Now that the province screens every positive COVID-19 case for possible variants of concern, the likelihood of catching these cases while they are still within their infectious period is much higher.
At the moment, the provincial government knows about 89 active cases of variants of concern in BC.
Island Health did not specify how many active cases there are in the region, citing privacy concerns.
Across BC, immunization efforts will get a boost starting next week when health officials begin administering the first doses of the AstraZeneca vaccine, but Vancouver Islanders will likely not receive many of those shots until April.
The AstraZeneca vaccine is being used to launch a parallel immunization program—alongside the age-based approach with the Pfizer and Moderna vaccines—targeting key priority populations.
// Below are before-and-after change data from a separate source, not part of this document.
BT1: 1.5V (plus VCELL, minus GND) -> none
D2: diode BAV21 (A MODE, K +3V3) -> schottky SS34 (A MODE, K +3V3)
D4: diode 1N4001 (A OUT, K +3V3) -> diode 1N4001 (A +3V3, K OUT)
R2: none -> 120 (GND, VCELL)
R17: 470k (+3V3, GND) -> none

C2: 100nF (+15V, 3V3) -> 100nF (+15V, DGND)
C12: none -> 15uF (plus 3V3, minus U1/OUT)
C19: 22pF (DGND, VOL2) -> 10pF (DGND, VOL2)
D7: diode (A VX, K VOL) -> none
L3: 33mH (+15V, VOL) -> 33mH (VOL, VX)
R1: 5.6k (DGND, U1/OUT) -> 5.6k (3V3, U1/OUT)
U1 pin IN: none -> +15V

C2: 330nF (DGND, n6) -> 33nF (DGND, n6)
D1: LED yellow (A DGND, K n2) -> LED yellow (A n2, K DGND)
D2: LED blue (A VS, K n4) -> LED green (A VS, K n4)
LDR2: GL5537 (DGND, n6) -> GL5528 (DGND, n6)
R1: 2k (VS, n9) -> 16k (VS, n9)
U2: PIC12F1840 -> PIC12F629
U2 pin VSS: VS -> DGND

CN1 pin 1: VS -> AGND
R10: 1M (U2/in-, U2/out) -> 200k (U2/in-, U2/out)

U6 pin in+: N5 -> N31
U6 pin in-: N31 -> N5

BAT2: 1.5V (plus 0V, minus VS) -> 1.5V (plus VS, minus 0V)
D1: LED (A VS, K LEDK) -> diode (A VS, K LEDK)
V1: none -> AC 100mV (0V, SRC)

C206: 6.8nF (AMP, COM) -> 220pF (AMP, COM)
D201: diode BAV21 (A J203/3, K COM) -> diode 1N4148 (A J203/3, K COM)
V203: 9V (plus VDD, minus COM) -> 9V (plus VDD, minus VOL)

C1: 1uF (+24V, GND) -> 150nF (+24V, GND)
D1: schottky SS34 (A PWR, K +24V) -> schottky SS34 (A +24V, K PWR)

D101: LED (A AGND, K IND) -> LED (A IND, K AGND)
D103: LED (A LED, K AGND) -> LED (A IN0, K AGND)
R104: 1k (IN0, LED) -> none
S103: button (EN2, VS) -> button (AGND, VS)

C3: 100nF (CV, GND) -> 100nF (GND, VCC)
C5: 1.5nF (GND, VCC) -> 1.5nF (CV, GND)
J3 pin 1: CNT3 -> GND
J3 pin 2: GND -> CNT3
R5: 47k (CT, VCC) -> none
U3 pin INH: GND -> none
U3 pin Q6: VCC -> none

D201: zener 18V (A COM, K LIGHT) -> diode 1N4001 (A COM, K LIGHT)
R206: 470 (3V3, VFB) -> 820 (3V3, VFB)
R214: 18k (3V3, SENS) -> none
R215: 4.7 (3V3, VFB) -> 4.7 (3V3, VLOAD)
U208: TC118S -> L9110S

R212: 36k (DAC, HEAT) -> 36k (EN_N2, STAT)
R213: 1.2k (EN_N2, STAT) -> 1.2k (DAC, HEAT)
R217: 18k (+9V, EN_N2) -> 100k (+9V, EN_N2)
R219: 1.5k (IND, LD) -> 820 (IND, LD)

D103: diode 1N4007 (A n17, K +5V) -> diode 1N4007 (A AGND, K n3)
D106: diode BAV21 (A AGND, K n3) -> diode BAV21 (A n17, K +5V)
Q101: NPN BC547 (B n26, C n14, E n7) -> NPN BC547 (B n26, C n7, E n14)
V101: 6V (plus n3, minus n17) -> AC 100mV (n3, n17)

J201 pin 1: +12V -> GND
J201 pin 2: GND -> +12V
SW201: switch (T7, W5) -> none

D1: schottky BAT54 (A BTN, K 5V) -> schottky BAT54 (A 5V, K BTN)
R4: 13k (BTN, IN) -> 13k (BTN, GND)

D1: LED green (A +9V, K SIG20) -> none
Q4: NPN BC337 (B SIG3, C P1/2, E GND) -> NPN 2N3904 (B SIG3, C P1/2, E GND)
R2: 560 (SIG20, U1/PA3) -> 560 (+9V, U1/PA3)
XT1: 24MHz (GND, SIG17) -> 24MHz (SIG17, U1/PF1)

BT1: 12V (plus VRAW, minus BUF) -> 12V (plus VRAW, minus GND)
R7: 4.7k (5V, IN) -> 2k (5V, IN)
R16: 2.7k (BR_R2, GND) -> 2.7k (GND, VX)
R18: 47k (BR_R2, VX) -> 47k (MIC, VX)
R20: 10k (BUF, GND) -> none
On Thursday, Henry offered more details about who will be getting those first doses this month.
“Right now, with the limited amount that we got in this week, we have made the decision here in BC to target the areas where we are confident it can make the most difference in protecting our communities and that is around workplaces where we’re seeing clusters and outbreaks,” she said.
Specifically, the plan is to offer first doses to workers in the food processing industry, large industrial campsites, and in some farm operations and nurseries—all settings where clusters and outbreaks have been rampant, largely as a result of people not being able to distance due to close quarters in their workplaces or in group accommodation settings.
These environments are mostly set in the Fraser Health region—where cases of the B117 are at their highest—and in the Interior and Northern health regions.
“That’s our strategy for the first part, and then, as we are expecting more of the vaccine in April, we will be looking at how [to] roll it out from there,” Henry said.
The AstraZeneca vaccine, along with the newly approved Johnson & Johnson vaccine, are both fridge-stable meaning they don’t need special equipment in order to be transported and stored.
This means the province is looking at partnering with pharmacies to help administer them.
So far, one-in-thirteen residents in the Vancouver Island Health Authority has already received one dose of the COVID-19 vaccine, while only seven cases of variants of concern have been detected, even after screening measures were bolstered.
With supply chains holding steady and two new sources of immunization on the horizon, it appears that, at least for now, vaccines are winning the race against variants on Vancouver Island.